Workplace Learning and Skill Development
Workplace learning has been conceptualized in a variety of ways, which recognize the need to acquire appropriate attitudes, conceptual knowledge, and practical skills that lead to the development of practical competencies, and research suggests that specific forms of learning may be preferred by learners located in the workplace, as opposed to other types of education. Dreyfus’s model of five stages to skill development highlights the role of both knowledge and experience in guiding appropriate practice and decision making. The diversity of the dementia care workforce means those requiring workplace education may be at varying stages of proficiency with regard to exposure to both clinical work with people with dementia and dementia education.

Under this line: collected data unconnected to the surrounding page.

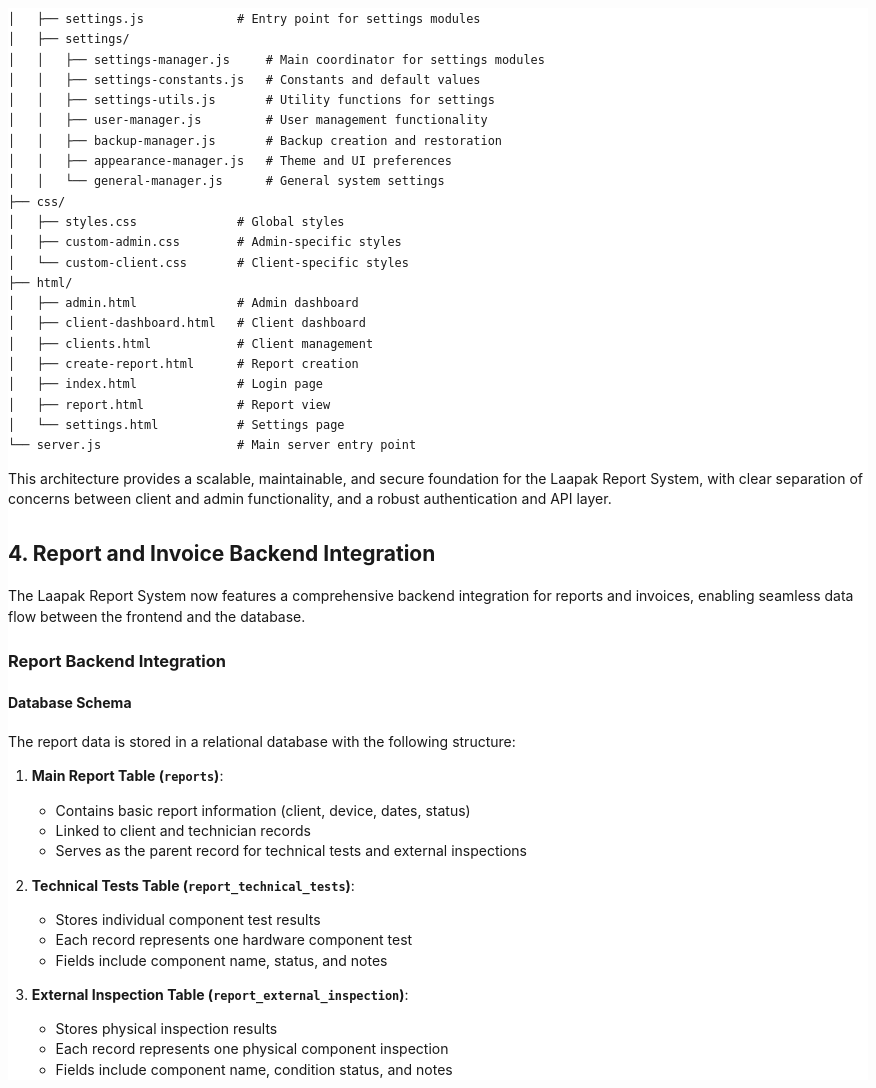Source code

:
 ```
│   ├── settings.js             # Entry point for settings modules
│   ├── settings/
│   │   ├── settings-manager.js     # Main coordinator for settings modules
│   │   ├── settings-constants.js   # Constants and default values
│   │   ├── settings-utils.js       # Utility functions for settings
│   │   ├── user-manager.js         # User management functionality
│   │   ├── backup-manager.js       # Backup creation and restoration
│   │   ├── appearance-manager.js   # Theme and UI preferences
│   │   └── general-manager.js      # General system settings
├── css/
│   ├── styles.css              # Global styles
│   ├── custom-admin.css        # Admin-specific styles
│   └── custom-client.css       # Client-specific styles
├── html/
│   ├── admin.html              # Admin dashboard
│   ├── client-dashboard.html   # Client dashboard
│   ├── clients.html            # Client management
│   ├── create-report.html      # Report creation
│   ├── index.html              # Login page
│   ├── report.html             # Report view
│   └── settings.html           # Settings page
└── server.js                   # Main server entry point
```

This architecture provides a scalable, maintainable, and secure foundation for the Laapak Report System, with clear separation of concerns between client and admin functionality, and a robust authentication and API layer.

## 4. Report and Invoice Backend Integration

The Laapak Report System now features a comprehensive backend integration for reports and invoices, enabling seamless data flow between the frontend and the database.

### Report Backend Integration

#### Database Schema

The report data is stored in a relational database with the following structure:

1. **Main Report Table (`reports`)**:
   - Contains basic report information (client, device, dates, status)
   - Linked to client and technician records
   - Serves as the parent record for technical tests and external inspections

2. **Technical Tests Table (`report_technical_tests`)**:
   - Stores individual component test results
   - Each record represents one hardware component test
   - Fields include component name, status, and notes

3. **External Inspection Table (`report_external_inspection`)**:
   - Stores physical inspection results
   - Each record represents one physical component inspection
   - Fields include component name, condition status, and notes
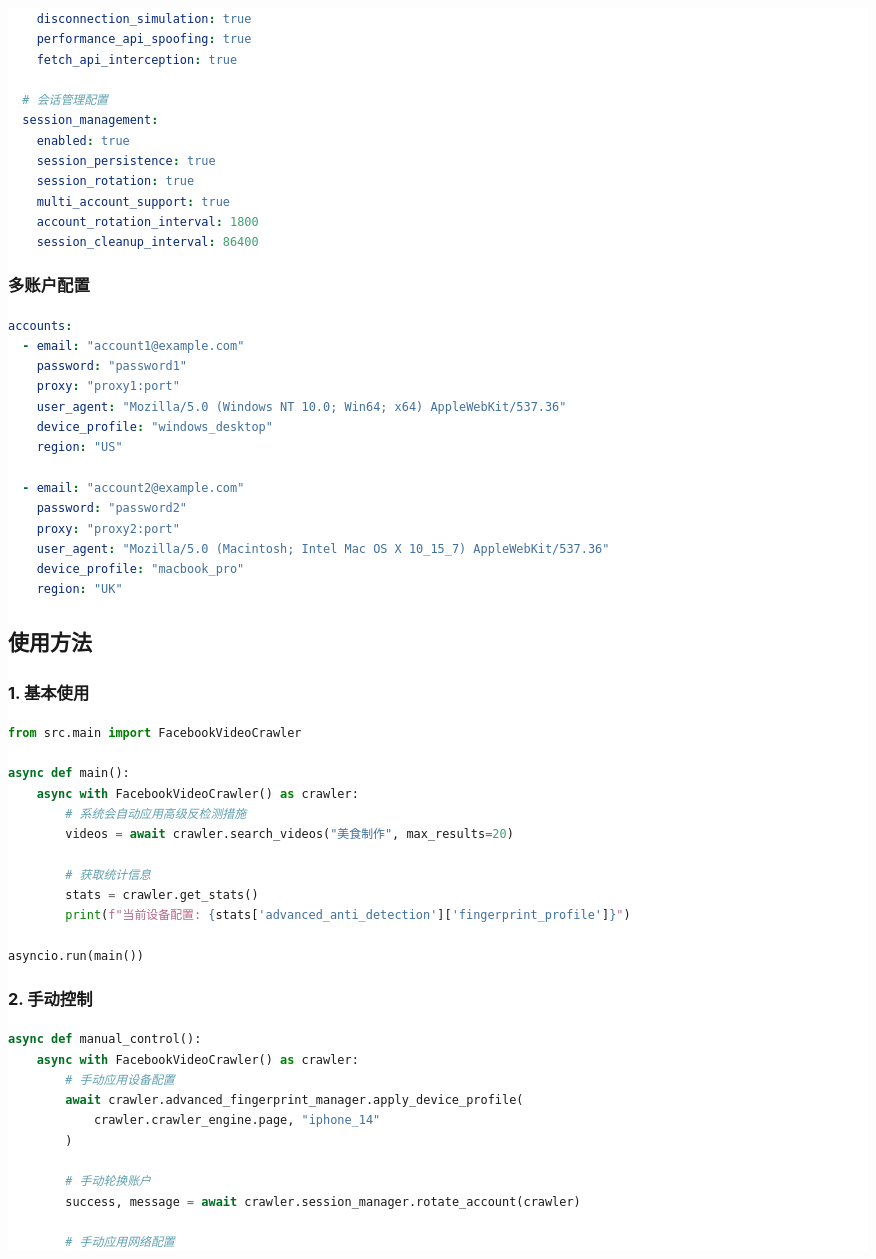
 ```yaml
    disconnection_simulation: true
    performance_api_spoofing: true
    fetch_api_interception: true
  
  # 会话管理配置
  session_management:
    enabled: true
    session_persistence: true
    session_rotation: true
    multi_account_support: true
    account_rotation_interval: 1800
    session_cleanup_interval: 86400
```

### 多账户配置
```yaml
accounts:
  - email: "account1@example.com"
    password: "password1"
    proxy: "proxy1:port"
    user_agent: "Mozilla/5.0 (Windows NT 10.0; Win64; x64) AppleWebKit/537.36"
    device_profile: "windows_desktop"
    region: "US"
  
  - email: "account2@example.com"
    password: "password2"
    proxy: "proxy2:port"
    user_agent: "Mozilla/5.0 (Macintosh; Intel Mac OS X 10_15_7) AppleWebKit/537.36"
    device_profile: "macbook_pro"
    region: "UK"
```

## 使用方法

### 1. 基本使用
```python
from src.main import FacebookVideoCrawler

async def main():
    async with FacebookVideoCrawler() as crawler:
        # 系统会自动应用高级反检测措施
        videos = await crawler.search_videos("美食制作", max_results=20)
        
        # 获取统计信息
        stats = crawler.get_stats()
        print(f"当前设备配置: {stats['advanced_anti_detection']['fingerprint_profile']}")

asyncio.run(main())
```

### 2. 手动控制
```python
async def manual_control():
    async with FacebookVideoCrawler() as crawler:
        # 手动应用设备配置
        await crawler.advanced_fingerprint_manager.apply_device_profile(
            crawler.crawler_engine.page, "iphone_14"
        )
        
        # 手动轮换账户
        success, message = await crawler.session_manager.rotate_account(crawler)
        
        # 手动应用网络配置
```
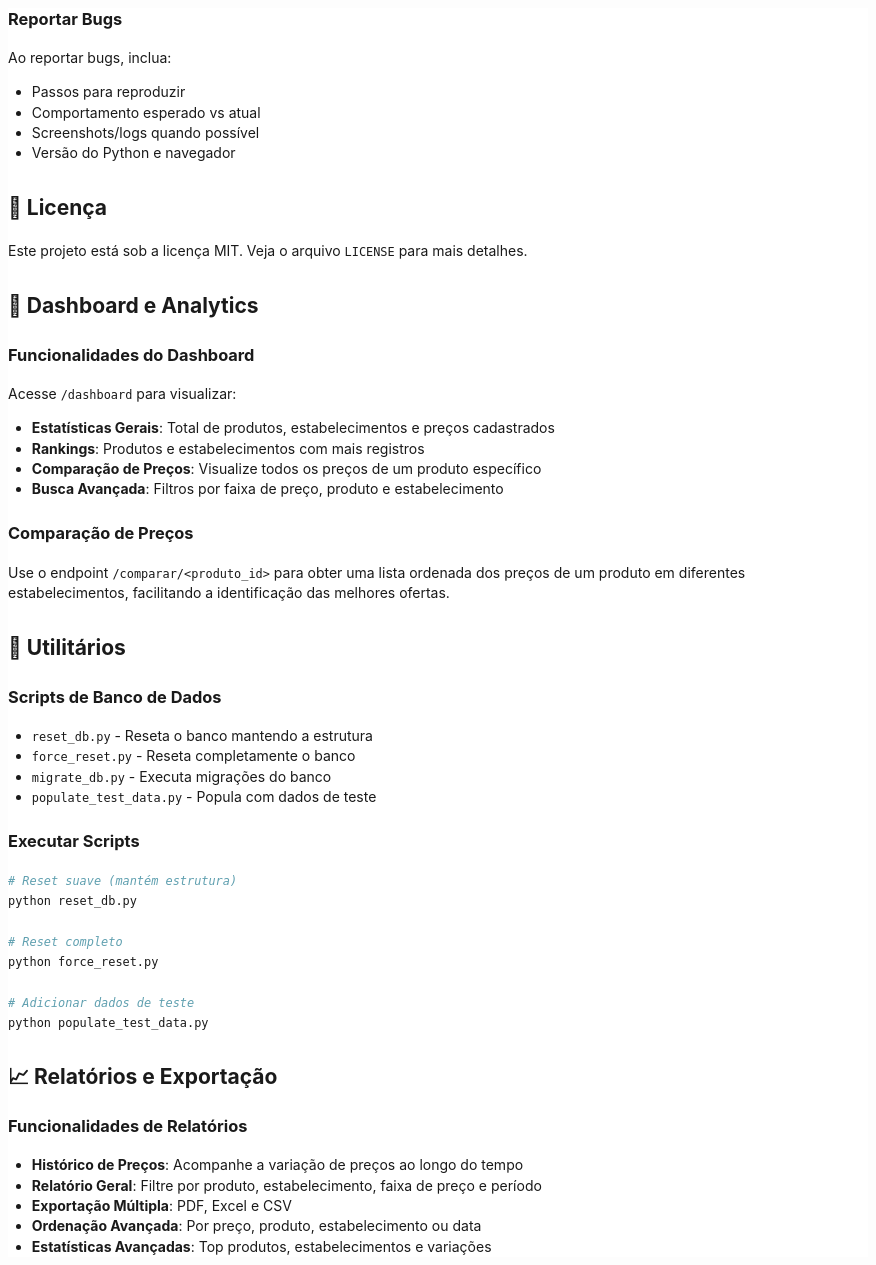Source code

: ### Reportar Bugs
Ao reportar bugs, inclua:
- Passos para reproduzir
- Comportamento esperado vs atual
- Screenshots/logs quando possível
- Versão do Python e navegador

## 📄 Licença

Este projeto está sob a licença MIT. Veja o arquivo `LICENSE` para mais detalhes.

## 🎯 Dashboard e Analytics

### Funcionalidades do Dashboard
Acesse `/dashboard` para visualizar:

- **Estatísticas Gerais**: Total de produtos, estabelecimentos e preços cadastrados
- **Rankings**: Produtos e estabelecimentos com mais registros
- **Comparação de Preços**: Visualize todos os preços de um produto específico
- **Busca Avançada**: Filtros por faixa de preço, produto e estabelecimento

### Comparação de Preços
Use o endpoint `/comparar/<produto_id>` para obter uma lista ordenada dos preços de um produto em diferentes estabelecimentos, facilitando a identificação das melhores ofertas.

## 🔧 Utilitários

### Scripts de Banco de Dados
- `reset_db.py` - Reseta o banco mantendo a estrutura
- `force_reset.py` - Reseta completamente o banco
- `migrate_db.py` - Executa migrações do banco
- `populate_test_data.py` - Popula com dados de teste

### Executar Scripts
```bash
# Reset suave (mantém estrutura)
python reset_db.py

# Reset completo
python force_reset.py

# Adicionar dados de teste
python populate_test_data.py
```

## 📈 Relatórios e Exportação

### Funcionalidades de Relatórios
- **Histórico de Preços**: Acompanhe a variação de preços ao longo do tempo
- **Relatório Geral**: Filtre por produto, estabelecimento, faixa de preço e período
- **Exportação Múltipla**: PDF, Excel e CSV
- **Ordenação Avançada**: Por preço, produto, estabelecimento ou data
- **Estatísticas Avançadas**: Top produtos, estabelecimentos e variações
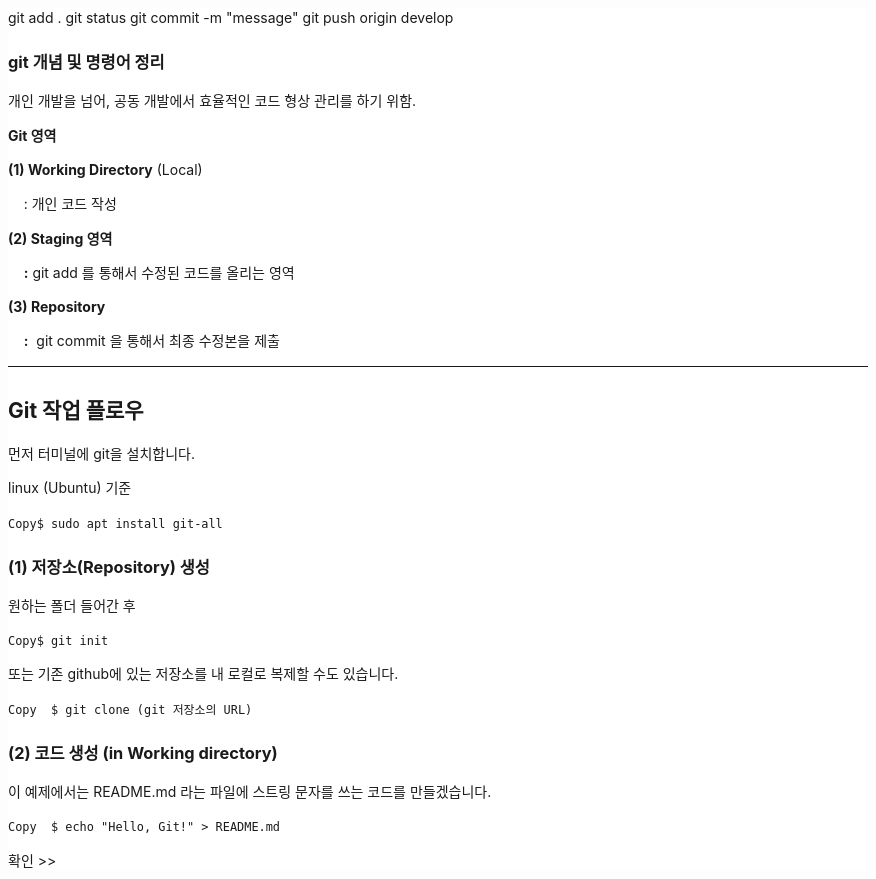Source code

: 

​git add .
git status
git commit -m "message"
git push origin develop

### git 개념 및 명령어 정리

개인 개발을 넘어, 공동 개발에서 효율적인 코드 형상 관리를 하기 위함.

**Git 영역**

**(1) Working Directory** (Local)

    : 개인 코드 작성

**(2) Staging 영역**

    **:**​ git add 를 통해서 수정된 코드를 올리는 영역

**(3) Repository**

    **:** ​ git commit 을 통해서 최종 수정본을 제출

---

## **Git 작업 플로우**

먼저 터미널에 git을 설치합니다.

linux (Ubuntu) 기준

```
Copy$ sudo apt install git-all
```

### **(1) 저장소(Repository) 생성**

원하는 폴더 들어간 후

```
Copy$ git init
```

또는 기존 github에 있는 저장소를 내 로컬로 복제할 수도 있습니다.

```
Copy  $ git clone (git 저장소의 URL)
```

### **(2) 코드 생성** **(in Working directory)**

이 예제에서는 README.md 라는 파일에 스트링 문자를 쓰는 코드를 만들겠습니다.

```
Copy  $ echo "Hello, Git!" > README.md
```

확인 >>
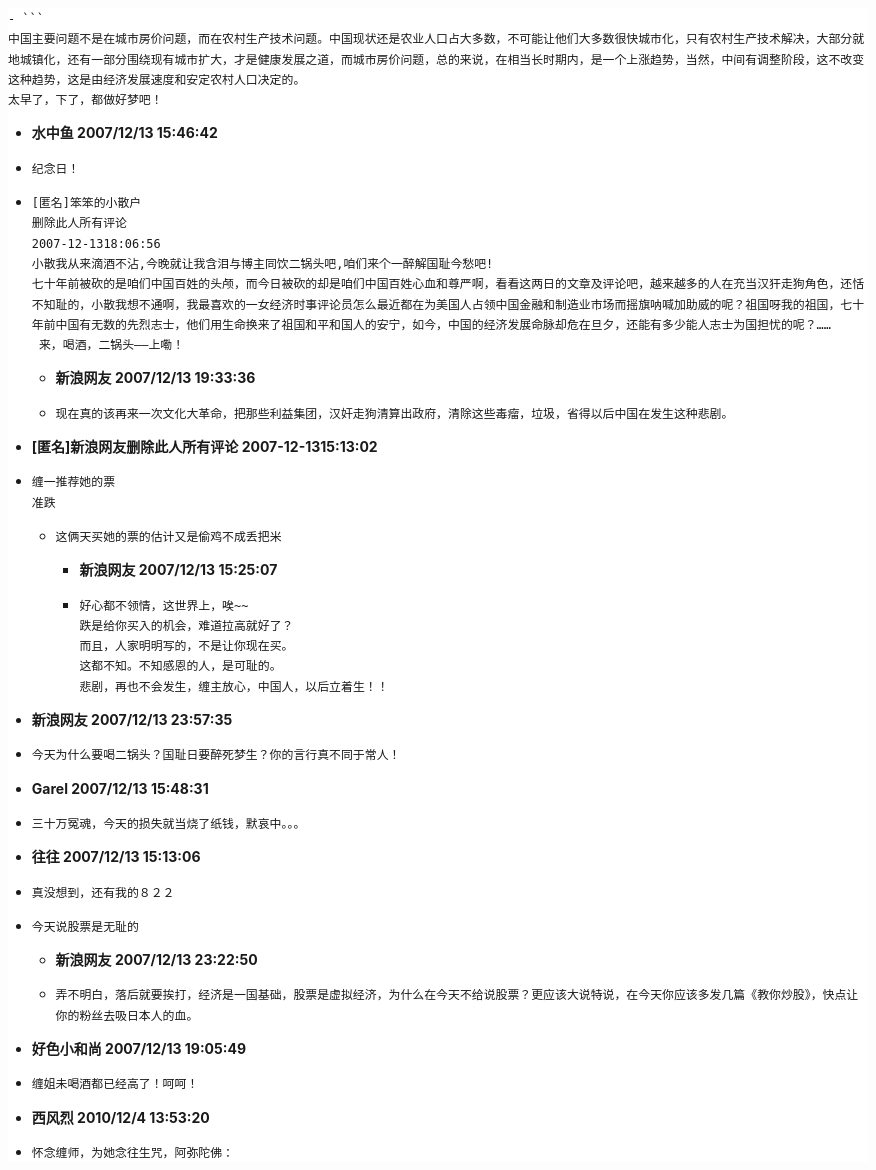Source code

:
   ```
- ```
  中国主要问题不是在城市房价问题，而在农村生产技术问题。中国现状还是农业人口占大多数，不可能让他们大多数很快城市化，只有农村生产技术解决，大部分就地城镇化，还有一部分围绕现有城市扩大，才是健康发展之道，而城市房价问题，总的来说，在相当长时期内，是一个上涨趋势，当然，中间有调整阶段，这不改变这种趋势，这是由经济发展速度和安定农村人口决定的。
  太早了，下了，都做好梦吧！
  ```
- **水中鱼 2007/12/13 15:46:42**
- ```
  纪念日！
  ```
- ```
  [匿名]笨笨的小散户
  删除此人所有评论
  2007-12-1318:06:56
  小散我从来滴酒不沾,今晚就让我含泪与博主同饮二锅头吧,咱们来个一醉解国耻今愁吧!
  七十年前被砍的是咱们中国百姓的头颅，而今日被砍的却是咱们中国百姓心血和尊严啊，看看这两日的文章及评论吧，越来越多的人在充当汉犴走狗角色，还恬不知耻的，小散我想不通啊，我最喜欢的一女经济时事评论员怎么最近都在为美国人占领中国金融和制造业市场而摇旗呐喊加助威的呢？祖国呀我的祖国，七十年前中国有无数的先烈志士，他们用生命换来了祖国和平和国人的安宁，如今，中国的经济发展命脉却危在旦夕，还能有多少能人志士为国担忧的呢？……
   来，喝酒，二锅头――上嘞！
  ```
   - **新浪网友 2007/12/13 19:33:36**
   - ```
     现在真的该再来一次文化大革命，把那些利益集团，汉奸走狗清算出政府，清除这些毒瘤，垃圾，省得以后中国在发生这种悲剧。
     ```
- **[匿名]新浪网友删除此人所有评论 2007-12-1315:13:02**
- ```
  缠一推荐她的票
  准跌
  ```
   - ```
     这俩天买她的票的估计又是偷鸡不成丢把米
     ```
      - **新浪网友 2007/12/13 15:25:07**
      - ```
        好心都不领情，这世界上，唉~~
        跌是给你买入的机会，难道拉高就好了？
        而且，人家明明写的，不是让你现在买。
        这都不知。不知感恩的人，是可耻的。
        悲剧，再也不会发生，缠主放心，中国人，以后立着生！！
        ```
- **新浪网友 2007/12/13 23:57:35**
- ```
  今天为什么要喝二锅头？国耻日要醉死梦生？你的言行真不同于常人！
  ```
- **Garel 2007/12/13 15:48:31**
- ```
  三十万冤魂，今天的损失就当烧了纸钱，默哀中。。。
  ```
- **往往 2007/12/13 15:13:06**
- ```
  真没想到，还有我的８２２
  ```
- ```
  今天说股票是无耻的
  ```
   - **新浪网友 2007/12/13 23:22:50**
   - ```
     弄不明白，落后就要挨打，经济是一国基础，股票是虚拟经济，为什么在今天不给说股票？更应该大说特说，在今天你应该多发几篇《教你炒股》，快点让你的粉丝去吸日本人的血。
     ```
- **好色小和尚 2007/12/13 19:05:49**
- ```
  缠姐未喝酒都已经高了！呵呵！
  ```
- **西风烈 2010/12/4 13:53:20**
- ```
  怀念缠师，为她念往生咒，阿弥陀佛：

Systematic Reviews of Dementia Education and Training
Despite the body of educational theory and research on professional and workplace education, understanding of what constitutes effective education and training for the dementia workforce is poorly understood and seldom considered when developing programs. To date, a number of systematic reviews have examined the evidence base underpinning dementia education and training interventions for the health and social care workforce. However, they are limited by their focus on only one aspect of efficacy, a single pedagogical approach, efficacy within a single workforce group or setting, or a single aspect of care.
Critical Interpretive Synthesis
Data analysis was conducted using critical interpretive synthesis (CIS), a nontraditional systematic review method that draws on systematic qualitative enquiry, incorporating interpretive approaches. CIS permits synthesis of large amounts of diverse literature. CIS is particularly useful when studies to be reviewed use different research methods, stem from a range of disciplines and where the review is intended to inform generation of theory, evidence-based practice, and decision making.